221 (ggg) Aircraft temporarily in the state.—
222 1. An aircraft owned by a nonresident is exempt from the
223 use tax imposed under this chapter if the aircraft enters and
224 remains in this state for less than a total of 21 days during
225 the 6-month period after the date of purchase. The temporary use
226 of the aircraft and subsequent removal from this state may be
227 proven by invoices for fuel, tie-down, or hangar charges issued
228 by out-of-state vendors or suppliers or similar documentation
229 that clearly and specifically identifies the aircraft. The
230 exemption created by this subparagraph is in addition to the
231 exemptions provided in subparagraph 2. and s. 212.05(1)(a).
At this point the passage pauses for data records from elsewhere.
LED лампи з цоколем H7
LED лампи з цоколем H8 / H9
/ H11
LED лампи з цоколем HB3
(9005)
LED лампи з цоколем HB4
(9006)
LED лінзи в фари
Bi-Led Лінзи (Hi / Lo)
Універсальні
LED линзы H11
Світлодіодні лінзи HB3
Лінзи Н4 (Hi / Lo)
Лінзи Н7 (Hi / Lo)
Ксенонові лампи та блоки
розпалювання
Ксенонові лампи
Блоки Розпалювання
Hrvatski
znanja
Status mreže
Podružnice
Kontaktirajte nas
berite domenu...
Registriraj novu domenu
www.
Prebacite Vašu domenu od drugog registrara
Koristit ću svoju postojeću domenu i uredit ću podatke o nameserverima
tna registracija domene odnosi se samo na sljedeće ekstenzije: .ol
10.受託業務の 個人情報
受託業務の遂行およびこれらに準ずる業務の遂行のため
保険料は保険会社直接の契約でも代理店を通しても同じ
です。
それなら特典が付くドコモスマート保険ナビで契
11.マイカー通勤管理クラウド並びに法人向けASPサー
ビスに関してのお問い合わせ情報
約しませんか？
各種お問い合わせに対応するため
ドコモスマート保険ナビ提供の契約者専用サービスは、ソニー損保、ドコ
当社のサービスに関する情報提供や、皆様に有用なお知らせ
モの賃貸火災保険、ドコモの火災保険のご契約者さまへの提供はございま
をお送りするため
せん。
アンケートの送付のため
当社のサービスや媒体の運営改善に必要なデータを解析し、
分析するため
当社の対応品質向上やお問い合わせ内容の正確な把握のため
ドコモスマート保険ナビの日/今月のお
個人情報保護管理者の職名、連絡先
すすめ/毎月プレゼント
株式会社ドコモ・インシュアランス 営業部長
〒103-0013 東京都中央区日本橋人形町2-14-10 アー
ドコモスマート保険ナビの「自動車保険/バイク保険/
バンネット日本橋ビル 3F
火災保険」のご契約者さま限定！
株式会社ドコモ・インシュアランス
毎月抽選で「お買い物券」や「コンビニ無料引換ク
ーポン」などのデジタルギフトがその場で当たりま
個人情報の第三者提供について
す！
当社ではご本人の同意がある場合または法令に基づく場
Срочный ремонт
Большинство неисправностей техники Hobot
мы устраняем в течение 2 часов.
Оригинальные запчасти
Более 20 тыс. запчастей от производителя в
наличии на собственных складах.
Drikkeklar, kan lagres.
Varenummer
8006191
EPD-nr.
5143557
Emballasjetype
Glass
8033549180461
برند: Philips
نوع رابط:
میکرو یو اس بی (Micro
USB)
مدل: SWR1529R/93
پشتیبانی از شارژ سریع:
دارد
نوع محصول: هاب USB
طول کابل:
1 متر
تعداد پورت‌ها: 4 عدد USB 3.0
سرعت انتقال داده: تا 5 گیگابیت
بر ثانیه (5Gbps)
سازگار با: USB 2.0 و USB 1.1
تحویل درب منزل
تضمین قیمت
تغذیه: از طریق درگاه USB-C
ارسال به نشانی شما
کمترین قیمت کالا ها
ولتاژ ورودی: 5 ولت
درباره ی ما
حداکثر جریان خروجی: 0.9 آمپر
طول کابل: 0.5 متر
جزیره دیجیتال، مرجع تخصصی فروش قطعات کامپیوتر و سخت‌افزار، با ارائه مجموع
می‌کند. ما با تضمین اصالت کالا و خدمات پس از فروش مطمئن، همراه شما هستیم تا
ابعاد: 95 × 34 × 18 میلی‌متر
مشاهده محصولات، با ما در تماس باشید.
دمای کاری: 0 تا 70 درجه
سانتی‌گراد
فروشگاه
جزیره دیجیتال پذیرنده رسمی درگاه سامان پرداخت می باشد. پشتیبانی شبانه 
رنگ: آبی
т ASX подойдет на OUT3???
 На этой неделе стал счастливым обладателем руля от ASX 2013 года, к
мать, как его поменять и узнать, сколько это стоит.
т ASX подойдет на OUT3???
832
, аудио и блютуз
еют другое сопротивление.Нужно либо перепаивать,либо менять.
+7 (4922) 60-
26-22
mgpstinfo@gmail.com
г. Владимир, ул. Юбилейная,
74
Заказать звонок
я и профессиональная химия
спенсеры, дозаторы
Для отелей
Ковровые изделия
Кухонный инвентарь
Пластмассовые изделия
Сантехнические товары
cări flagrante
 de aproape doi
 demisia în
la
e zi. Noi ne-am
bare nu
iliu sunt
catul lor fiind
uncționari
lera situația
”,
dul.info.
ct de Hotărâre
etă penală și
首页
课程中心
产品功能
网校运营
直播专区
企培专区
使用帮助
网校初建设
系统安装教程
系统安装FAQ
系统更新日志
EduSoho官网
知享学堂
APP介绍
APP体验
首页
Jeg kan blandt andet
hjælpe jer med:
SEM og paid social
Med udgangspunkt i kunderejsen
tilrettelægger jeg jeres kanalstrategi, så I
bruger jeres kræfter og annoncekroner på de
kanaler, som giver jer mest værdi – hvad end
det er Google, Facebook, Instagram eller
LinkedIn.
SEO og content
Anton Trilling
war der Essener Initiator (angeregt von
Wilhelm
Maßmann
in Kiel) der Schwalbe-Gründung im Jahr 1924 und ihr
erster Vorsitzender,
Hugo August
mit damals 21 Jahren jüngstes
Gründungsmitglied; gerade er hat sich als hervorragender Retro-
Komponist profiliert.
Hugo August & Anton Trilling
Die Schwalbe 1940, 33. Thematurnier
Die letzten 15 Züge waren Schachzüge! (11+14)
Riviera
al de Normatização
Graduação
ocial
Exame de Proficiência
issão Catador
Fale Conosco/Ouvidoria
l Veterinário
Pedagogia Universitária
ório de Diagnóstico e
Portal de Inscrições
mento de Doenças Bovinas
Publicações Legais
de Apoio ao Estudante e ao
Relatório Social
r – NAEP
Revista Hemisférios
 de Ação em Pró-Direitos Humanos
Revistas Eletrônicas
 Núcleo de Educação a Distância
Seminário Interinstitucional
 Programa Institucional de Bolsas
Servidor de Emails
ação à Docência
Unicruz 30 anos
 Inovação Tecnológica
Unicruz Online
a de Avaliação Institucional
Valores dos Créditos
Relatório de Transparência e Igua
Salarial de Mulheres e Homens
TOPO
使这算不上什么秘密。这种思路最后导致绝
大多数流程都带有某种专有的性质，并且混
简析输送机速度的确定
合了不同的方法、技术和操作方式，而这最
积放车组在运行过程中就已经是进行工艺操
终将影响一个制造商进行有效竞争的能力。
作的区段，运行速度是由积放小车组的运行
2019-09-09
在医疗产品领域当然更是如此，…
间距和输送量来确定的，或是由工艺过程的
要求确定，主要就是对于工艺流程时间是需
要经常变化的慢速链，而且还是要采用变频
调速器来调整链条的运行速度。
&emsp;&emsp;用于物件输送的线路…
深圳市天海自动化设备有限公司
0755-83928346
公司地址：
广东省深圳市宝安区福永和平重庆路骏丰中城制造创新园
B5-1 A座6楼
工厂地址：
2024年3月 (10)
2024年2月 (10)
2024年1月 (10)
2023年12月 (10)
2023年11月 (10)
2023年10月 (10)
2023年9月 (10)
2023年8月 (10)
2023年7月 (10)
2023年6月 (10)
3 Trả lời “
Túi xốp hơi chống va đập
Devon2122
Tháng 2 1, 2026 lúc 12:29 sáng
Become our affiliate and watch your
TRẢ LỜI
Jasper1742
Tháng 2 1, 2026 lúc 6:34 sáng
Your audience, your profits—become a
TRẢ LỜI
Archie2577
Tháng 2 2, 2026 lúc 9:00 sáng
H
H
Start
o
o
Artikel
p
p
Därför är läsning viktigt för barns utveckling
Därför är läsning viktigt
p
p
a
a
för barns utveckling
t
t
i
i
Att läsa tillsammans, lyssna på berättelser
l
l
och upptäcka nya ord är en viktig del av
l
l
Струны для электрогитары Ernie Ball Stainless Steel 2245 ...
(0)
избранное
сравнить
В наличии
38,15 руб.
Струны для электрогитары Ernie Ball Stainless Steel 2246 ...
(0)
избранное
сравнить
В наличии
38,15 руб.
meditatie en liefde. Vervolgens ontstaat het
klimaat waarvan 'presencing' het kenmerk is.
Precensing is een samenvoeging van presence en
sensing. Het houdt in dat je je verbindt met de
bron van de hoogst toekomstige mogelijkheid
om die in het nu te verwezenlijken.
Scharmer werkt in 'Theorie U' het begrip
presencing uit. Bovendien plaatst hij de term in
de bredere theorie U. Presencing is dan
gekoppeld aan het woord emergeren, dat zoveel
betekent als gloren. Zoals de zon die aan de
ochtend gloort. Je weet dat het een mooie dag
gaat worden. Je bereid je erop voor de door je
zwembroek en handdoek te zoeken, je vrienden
232 2. An aircraft owned by a nonresident is exempt from the
233 use tax imposed under this chapter if the aircraft enters or
234 remains in this state exclusively for the purpose of flight
235 training, repairs, alterations, refitting, or modification. Such
236 purposes must be supported by written documentation issued by
237 in-state vendors or suppliers which clearly and specifically
238 identifies the aircraft. The exemption created by this
239 subparagraph is in addition to the exemptions provided in
240 subparagraph 1. and s. 212.05(1)(a).
241 Section 3. This act shall take effect July 1, 2010.